**Exercise directions:**
Set the listing down exactly; no pictures.

**Supplied material:**
BEGIN

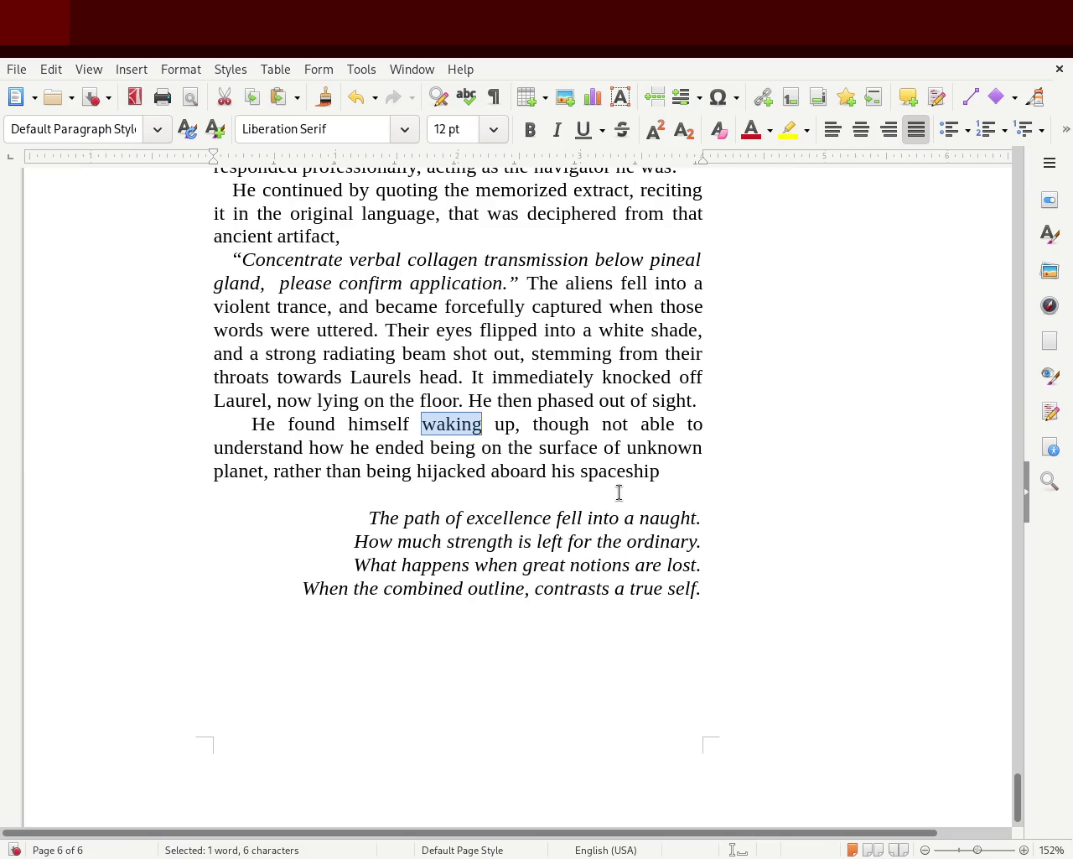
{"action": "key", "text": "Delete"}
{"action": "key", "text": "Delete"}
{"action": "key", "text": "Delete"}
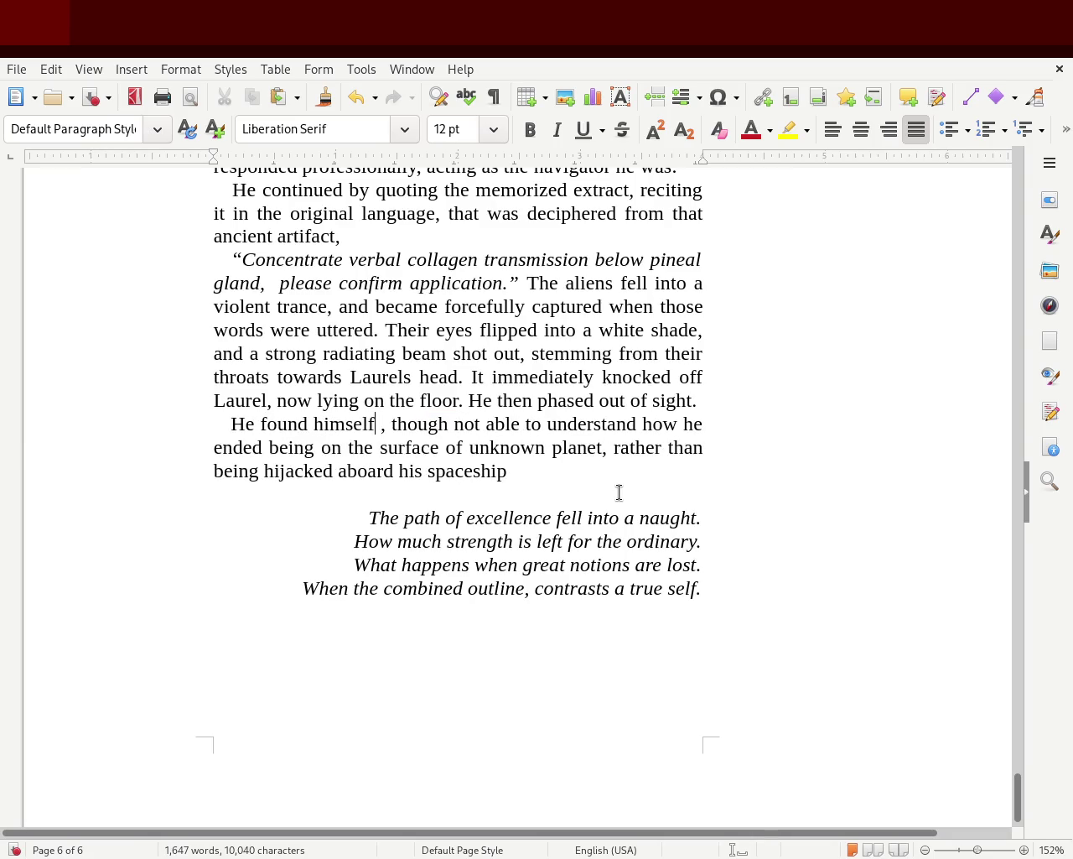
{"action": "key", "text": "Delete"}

END

**Final answer:**
{"action": "key", "text": "Delete"}
{"action": "key", "text": "Delete"}
{"action": "key", "text": "Delete"}
{"action": "key", "text": "Delete"}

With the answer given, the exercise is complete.